- _Data items_
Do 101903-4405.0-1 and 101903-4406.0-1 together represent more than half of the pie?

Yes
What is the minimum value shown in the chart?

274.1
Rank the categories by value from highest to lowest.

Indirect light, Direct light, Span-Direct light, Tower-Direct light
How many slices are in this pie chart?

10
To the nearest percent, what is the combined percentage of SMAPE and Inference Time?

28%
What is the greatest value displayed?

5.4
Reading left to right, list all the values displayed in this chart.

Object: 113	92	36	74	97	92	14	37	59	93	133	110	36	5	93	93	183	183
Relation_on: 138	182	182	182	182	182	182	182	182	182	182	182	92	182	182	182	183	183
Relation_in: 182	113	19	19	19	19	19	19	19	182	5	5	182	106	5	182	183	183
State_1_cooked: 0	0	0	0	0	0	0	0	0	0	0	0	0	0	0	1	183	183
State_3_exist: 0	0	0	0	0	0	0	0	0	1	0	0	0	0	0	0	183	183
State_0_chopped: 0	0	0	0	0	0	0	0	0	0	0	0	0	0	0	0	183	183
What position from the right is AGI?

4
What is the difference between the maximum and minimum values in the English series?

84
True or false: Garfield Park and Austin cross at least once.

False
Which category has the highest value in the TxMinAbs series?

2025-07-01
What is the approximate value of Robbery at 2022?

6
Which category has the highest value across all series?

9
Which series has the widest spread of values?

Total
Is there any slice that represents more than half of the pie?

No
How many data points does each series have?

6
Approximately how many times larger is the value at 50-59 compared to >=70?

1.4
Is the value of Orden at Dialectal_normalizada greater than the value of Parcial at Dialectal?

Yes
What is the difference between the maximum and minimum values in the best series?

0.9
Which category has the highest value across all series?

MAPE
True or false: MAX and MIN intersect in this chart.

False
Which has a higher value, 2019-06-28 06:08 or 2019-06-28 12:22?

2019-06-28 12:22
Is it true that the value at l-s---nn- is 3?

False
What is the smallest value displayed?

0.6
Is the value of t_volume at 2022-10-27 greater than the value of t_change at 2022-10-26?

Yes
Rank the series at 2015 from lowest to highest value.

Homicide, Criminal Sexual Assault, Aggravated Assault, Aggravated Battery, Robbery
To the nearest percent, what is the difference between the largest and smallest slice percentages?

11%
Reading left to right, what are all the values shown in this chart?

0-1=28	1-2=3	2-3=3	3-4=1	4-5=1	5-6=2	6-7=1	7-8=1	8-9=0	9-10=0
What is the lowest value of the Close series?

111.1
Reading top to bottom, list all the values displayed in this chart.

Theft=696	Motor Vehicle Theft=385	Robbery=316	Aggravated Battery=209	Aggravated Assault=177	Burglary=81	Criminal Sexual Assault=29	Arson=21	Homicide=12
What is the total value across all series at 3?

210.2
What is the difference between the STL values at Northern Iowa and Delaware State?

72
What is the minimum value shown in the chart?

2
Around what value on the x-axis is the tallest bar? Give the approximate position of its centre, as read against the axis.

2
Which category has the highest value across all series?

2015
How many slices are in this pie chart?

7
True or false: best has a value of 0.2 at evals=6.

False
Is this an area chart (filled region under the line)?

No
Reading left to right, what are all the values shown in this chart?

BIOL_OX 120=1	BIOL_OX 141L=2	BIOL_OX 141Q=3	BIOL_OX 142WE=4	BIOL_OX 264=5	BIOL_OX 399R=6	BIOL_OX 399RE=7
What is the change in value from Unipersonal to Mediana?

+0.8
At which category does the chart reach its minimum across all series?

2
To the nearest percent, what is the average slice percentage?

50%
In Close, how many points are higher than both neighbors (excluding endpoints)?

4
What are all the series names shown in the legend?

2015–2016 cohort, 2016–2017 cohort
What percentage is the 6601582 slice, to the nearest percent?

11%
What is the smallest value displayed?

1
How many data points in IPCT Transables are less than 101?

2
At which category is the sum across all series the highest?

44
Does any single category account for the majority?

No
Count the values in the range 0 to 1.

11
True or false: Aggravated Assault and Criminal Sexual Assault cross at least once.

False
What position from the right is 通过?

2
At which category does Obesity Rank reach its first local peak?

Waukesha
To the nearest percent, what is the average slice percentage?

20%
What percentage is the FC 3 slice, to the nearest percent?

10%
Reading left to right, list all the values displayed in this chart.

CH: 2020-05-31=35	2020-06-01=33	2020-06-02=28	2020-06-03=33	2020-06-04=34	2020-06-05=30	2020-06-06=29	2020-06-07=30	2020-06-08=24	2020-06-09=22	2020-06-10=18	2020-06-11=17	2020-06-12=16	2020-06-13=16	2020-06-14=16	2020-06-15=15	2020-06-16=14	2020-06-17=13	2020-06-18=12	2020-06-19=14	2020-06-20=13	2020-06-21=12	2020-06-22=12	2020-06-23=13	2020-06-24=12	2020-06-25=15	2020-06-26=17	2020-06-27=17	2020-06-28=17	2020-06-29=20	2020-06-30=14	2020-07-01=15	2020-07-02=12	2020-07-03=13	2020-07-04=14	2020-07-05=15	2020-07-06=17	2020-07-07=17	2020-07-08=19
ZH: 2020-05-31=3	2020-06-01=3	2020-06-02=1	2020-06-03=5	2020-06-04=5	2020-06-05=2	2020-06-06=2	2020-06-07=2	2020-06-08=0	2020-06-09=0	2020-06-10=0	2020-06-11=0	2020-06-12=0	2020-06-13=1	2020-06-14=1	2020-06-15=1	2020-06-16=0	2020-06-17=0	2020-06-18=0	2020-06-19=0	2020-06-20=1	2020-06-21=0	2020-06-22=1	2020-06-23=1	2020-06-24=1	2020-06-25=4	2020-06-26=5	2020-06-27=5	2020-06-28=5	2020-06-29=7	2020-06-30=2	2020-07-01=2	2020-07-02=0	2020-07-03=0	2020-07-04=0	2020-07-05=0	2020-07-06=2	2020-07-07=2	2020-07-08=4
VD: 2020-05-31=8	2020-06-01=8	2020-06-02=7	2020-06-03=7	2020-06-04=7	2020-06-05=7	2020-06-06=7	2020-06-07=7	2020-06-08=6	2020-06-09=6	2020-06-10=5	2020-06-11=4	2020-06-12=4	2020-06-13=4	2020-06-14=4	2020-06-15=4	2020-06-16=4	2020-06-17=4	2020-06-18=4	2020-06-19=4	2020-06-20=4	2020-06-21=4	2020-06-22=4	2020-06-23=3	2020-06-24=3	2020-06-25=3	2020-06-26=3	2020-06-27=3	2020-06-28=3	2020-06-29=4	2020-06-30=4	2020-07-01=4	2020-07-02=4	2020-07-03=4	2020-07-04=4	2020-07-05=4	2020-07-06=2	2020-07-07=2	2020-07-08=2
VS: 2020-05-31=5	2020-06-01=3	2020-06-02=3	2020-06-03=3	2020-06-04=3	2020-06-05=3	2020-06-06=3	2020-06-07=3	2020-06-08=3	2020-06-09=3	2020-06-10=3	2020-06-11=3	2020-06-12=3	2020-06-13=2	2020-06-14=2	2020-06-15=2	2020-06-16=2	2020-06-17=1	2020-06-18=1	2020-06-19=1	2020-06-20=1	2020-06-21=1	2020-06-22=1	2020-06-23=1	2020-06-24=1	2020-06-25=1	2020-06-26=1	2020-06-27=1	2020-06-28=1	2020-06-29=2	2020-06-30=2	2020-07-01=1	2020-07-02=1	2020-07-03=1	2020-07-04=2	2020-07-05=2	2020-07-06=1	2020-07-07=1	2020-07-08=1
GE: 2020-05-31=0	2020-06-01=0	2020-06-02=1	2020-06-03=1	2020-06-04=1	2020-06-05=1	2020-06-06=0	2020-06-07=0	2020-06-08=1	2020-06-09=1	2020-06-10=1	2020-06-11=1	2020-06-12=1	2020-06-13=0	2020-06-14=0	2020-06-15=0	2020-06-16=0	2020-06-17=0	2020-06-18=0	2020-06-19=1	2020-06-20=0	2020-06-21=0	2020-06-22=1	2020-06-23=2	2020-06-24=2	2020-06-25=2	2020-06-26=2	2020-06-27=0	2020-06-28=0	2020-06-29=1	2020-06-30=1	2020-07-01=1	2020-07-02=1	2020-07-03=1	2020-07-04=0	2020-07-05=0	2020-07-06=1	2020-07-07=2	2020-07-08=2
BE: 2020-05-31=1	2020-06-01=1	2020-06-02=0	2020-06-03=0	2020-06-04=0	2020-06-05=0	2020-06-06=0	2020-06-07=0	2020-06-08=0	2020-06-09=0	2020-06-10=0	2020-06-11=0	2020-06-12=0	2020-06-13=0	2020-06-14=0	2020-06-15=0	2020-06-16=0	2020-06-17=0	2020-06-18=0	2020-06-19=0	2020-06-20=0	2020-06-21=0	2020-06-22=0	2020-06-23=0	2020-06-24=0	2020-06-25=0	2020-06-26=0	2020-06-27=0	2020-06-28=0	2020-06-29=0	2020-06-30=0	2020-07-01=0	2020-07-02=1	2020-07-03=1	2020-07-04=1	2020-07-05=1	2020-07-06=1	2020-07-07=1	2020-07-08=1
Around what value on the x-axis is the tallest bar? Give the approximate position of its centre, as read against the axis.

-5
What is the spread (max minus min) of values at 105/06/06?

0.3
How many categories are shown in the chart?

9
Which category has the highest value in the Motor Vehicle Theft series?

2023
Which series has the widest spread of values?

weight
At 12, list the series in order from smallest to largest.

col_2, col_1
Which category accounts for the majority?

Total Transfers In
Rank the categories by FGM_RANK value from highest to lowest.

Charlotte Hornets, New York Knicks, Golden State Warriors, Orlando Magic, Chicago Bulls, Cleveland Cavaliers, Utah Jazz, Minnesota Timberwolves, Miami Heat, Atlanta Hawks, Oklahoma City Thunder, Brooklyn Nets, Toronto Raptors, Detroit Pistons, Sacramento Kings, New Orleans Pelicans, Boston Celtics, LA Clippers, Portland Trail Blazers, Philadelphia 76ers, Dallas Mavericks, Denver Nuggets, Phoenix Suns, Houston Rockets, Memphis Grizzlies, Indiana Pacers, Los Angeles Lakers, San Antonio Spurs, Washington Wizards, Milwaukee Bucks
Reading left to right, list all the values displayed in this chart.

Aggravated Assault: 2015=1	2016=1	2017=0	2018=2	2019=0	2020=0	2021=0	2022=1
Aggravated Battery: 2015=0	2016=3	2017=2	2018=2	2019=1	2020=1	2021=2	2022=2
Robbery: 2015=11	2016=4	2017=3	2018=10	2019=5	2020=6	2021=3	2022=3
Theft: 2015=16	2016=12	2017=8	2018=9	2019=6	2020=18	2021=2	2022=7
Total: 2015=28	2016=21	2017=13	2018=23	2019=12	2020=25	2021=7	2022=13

- _Exercise brief_
Rewrite the rows from the start through the line containing "What is the greatest value displayed?" as a JSON list of strings, one string per line, with blank lines left out.

- _Solution to the problem_
[
  "Do 101903-4405.0-1 and 101903-4406.0-1 together represent more than half of the pie?",
  "Yes",
  "What is the minimum value shown in the chart?",
  "274.1",
  "Rank the categories by value from highest to lowest.",
  "Indirect light, Direct light, Span-Direct light, Tower-Direct light",
  "How many slices are in this pie chart?",
  "10",
  "To the nearest percent, what is the combined percentage of SMAPE and Inference Time?",
  "28%",
  "What is the greatest value displayed?"
]